■ GIVEN TEXT:
- Opening Delimiter -

Palestinian-American journalist Shireen Abu Akleh was “most likely” killed by an Israeli soldier, the New York Times said Monday, as it reported the conclusion of its month-long investigation into the contested death of the Al Jazeera reporter.
But the NYT investigation also said there was no indication of the veteran Al Jazeera correspondent being personally targeted. A Palestinian Authority probe has said that an Israeli soldier deliberately shot Abu Akleh dead, a claim rejected by Israel as blatantly false.
Abu Akleh was shot and killed on May 11 during clashes between IDF troops and Palestinian gunmen, while she was covering an Israeli army operation in Jenin in the West Bank. The Jenin raid was one of a series of IDF West Bank operations in response to a wave of terror attacks against Israel that killed 19 people in the weeks before.
As IDF troops moved to arrest terror suspects, a fierce gun battle broke out with Palestinian gunmen and Abu Akleh was fatally hit.
The Times said it reconstructed the moments before and after the fatal incident using video gleaned from bystanders, journalists and security cameras. It also interviewed seven witnesses, obtained audio analysis from experts, and its reporters visited the location of Abu Akleh’s death on four occasions. The Times also said it took into consideration the Israeli military’s account of what happened.

- Closing Delimiter -

■ INPUT DATA:

- Opening Delimiter -

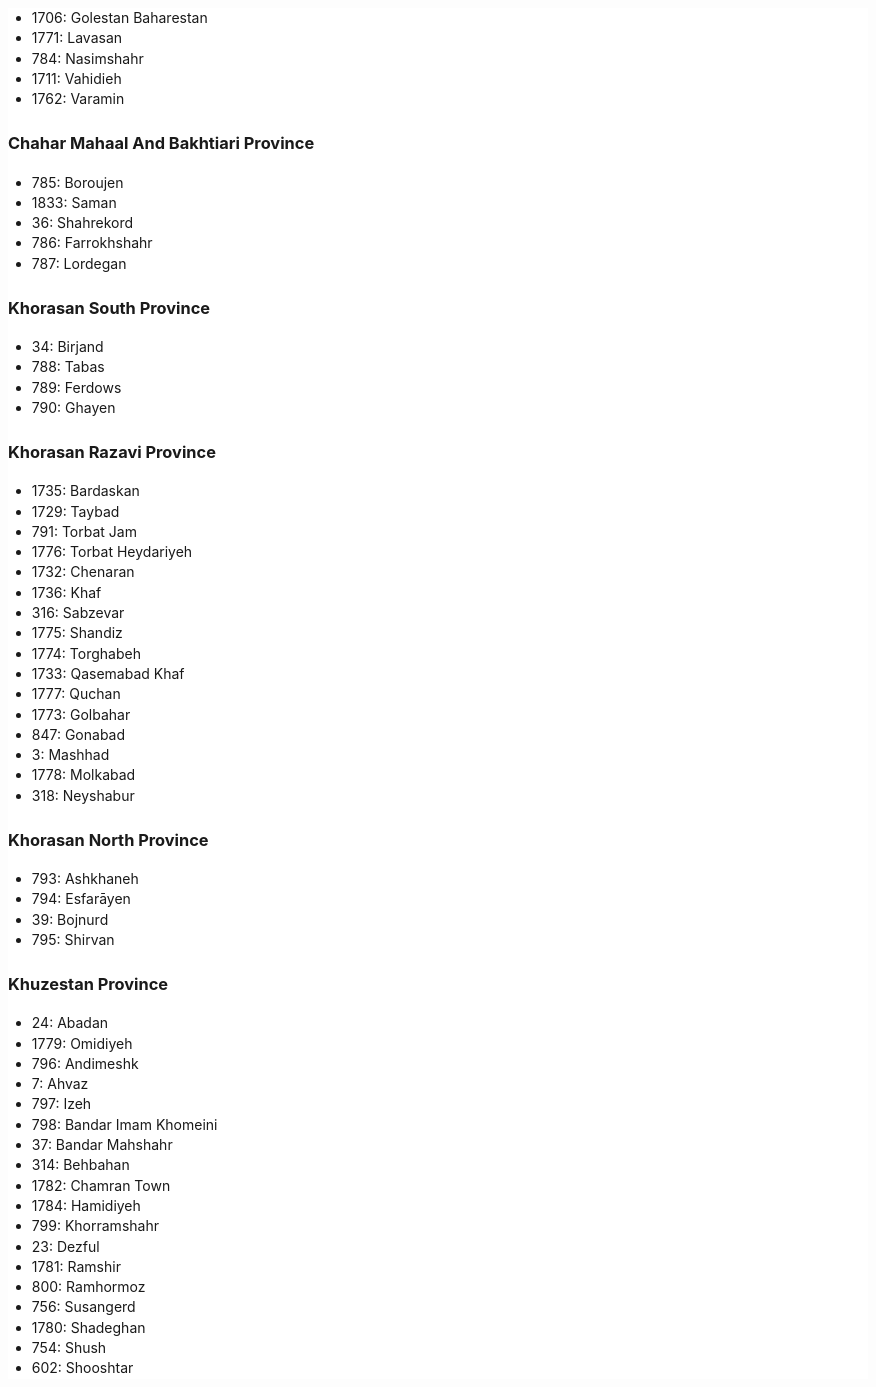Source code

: - 1706: Golestan Baharestan
- 1771: Lavasan
- 784: Nasimshahr
- 1711: Vahidieh
- 1762: Varamin

### Chahar Mahaal And Bakhtiari Province
- 785: Boroujen
- 1833: Saman
- 36: Shahrekord
- 786: Farrokhshahr
- 787: Lordegan

### Khorasan South Province
- 34: Birjand
- 788: Tabas
- 789: Ferdows
- 790: Ghayen

### Khorasan Razavi Province
- 1735: Bardaskan
- 1729: Taybad
- 791: Torbat Jam
- 1776: Torbat Heydariyeh
- 1732: Chenaran
- 1736: Khaf
- 316: Sabzevar
- 1775: Shandiz
- 1774: Torghabeh
- 1733: Qasemabad Khaf
- 1777: Quchan
- 1773: Golbahar
- 847: Gonabad
- 3: Mashhad
- 1778: Molkabad
- 318: Neyshabur

### Khorasan North Province
- 793: Ashkhaneh
- 794: Esfarāyen
- 39: Bojnurd
- 795: Shirvan

### Khuzestan Province
- 24: Abadan
- 1779: Omidiyeh
- 796: Andimeshk
- 7: Ahvaz
- 797: Izeh
- 798: Bandar Imam Khomeini
- 37: Bandar Mahshahr
- 314: Behbahan
- 1782: Chamran Town
- 1784: Hamidiyeh
- 799: Khorramshahr
- 23: Dezful
- 1781: Ramshir
- 800: Ramhormoz
- 756: Susangerd
- 1780: Shadeghan
- 754: Shush
- 602: Shooshtar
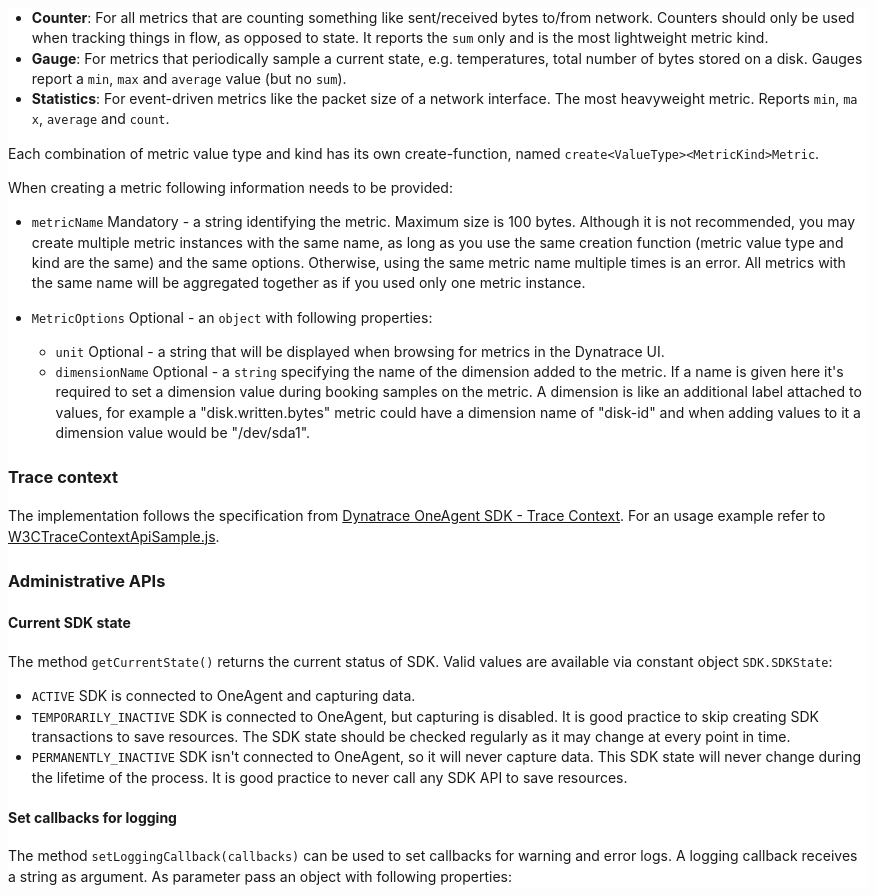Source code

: * **Counter**: For all metrics that are counting something like sent/received bytes to/from network.
Counters should only be used when tracking things in flow, as opposed to state. It reports the `sum`
only and is the most lightweight metric kind.
* **Gauge**: For metrics that periodically sample a current state, e.g. temperatures, total number
of bytes stored on a disk. Gauges report a `min`, `max` and `average` value (but no `sum`).
* **Statistics**: For event-driven metrics like the packet size of a network interface. The most
heavyweight metric. Reports `min`, `max`, `average` and `count`.

Each combination of metric value type and kind has its own create-function, named `create<ValueType><MetricKind>Metric`.

When creating a metric following information needs to be provided:

* `metricName` Mandatory - a string identifying the metric. Maximum size is 100 bytes.
Although it is not recommended, you may create multiple metric instances with the same name, as long as you use the same creation function (metric value type and kind are the same) and the same options.
Otherwise, using the same metric name multiple times is an error. All metrics with the same name will be aggregated together as if you used only one metric instance.

* `MetricOptions` Optional - an `object` with following properties:
  * `unit` Optional - a string that will be displayed when browsing for metrics in the Dynatrace UI.
  * `dimensionName` Optional - a `string` specifying the name of the dimension added to the metric.
  If a name is given here it's required to set a dimension value during booking samples on the metric. A dimension is like an additional label attached to values, for example a "disk.written.bytes" metric could have a dimension name of "disk-id" and when adding values to it a dimension value would be "/dev/sda1".

### Trace context
The implementation follows the specification from [Dynatrace OneAgent SDK - Trace Context](https://github.com/Dynatrace/OneAgent-SDK#tracecontext).
For an usage example refer to [W3CTraceContextApiSample.js](samples/TraceContext/W3CTraceContextApiSample.js).

### Administrative APIs

#### Current SDK state

The method `getCurrentState()` returns the current status of SDK. Valid values are available via constant object `SDK.SDKState`:

* `ACTIVE` SDK is connected to OneAgent and capturing data.
* `TEMPORARILY_INACTIVE` SDK is connected to OneAgent, but capturing is disabled. It is good practice to skip creating SDK transactions to save resources. The SDK state should be checked regularly as it may change at every point in time.
* `PERMANENTLY_INACTIVE` SDK isn't connected to OneAgent, so it will never capture data. This SDK state will never change during the lifetime of the process. It is good practice to never call any SDK API to save resources.

#### Set callbacks for logging

The method `setLoggingCallback(callbacks)` can be used to set callbacks for warning and error logs. A logging callback receives a string as argument. As parameter pass an object with following properties:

- Closing Delimiter -

■ TASKS TO CARRY OUT:
1 – Can you restate word for word the passage of the article on Shireen Abu Akleh's death from "Palestinian-American journalist Shireen" up to and including "Al Jazeera reporter."?
2 – Quote the listing exactly, from the line with "and capturing data." up to and including the last line of the listing.

■ ANSWERS FOR THIS EXERCISE:
1 –
Palestinian-American journalist Shireen Abu Akleh was “most likely” killed by an Israeli soldier, the New York Times said Monday, as it reported the conclusion of its month-long investigation into the contested death of the Al Jazeera reporter.

2 –
* `ACTIVE` SDK is connected to OneAgent and capturing data.
* `TEMPORARILY_INACTIVE` SDK is connected to OneAgent, but capturing is disabled. It is good practice to skip creating SDK transactions to save resources. The SDK state should be checked regularly as it may change at every point in time.
* `PERMANENTLY_INACTIVE` SDK isn't connected to OneAgent, so it will never capture data. This SDK state will never change during the lifetime of the process. It is good practice to never call any SDK API to save resources.

#### Set callbacks for logging

The method `setLoggingCallback(callbacks)` can be used to set callbacks for warning and error logs. A logging callback receives a string as argument. As parameter pass an object with following properties:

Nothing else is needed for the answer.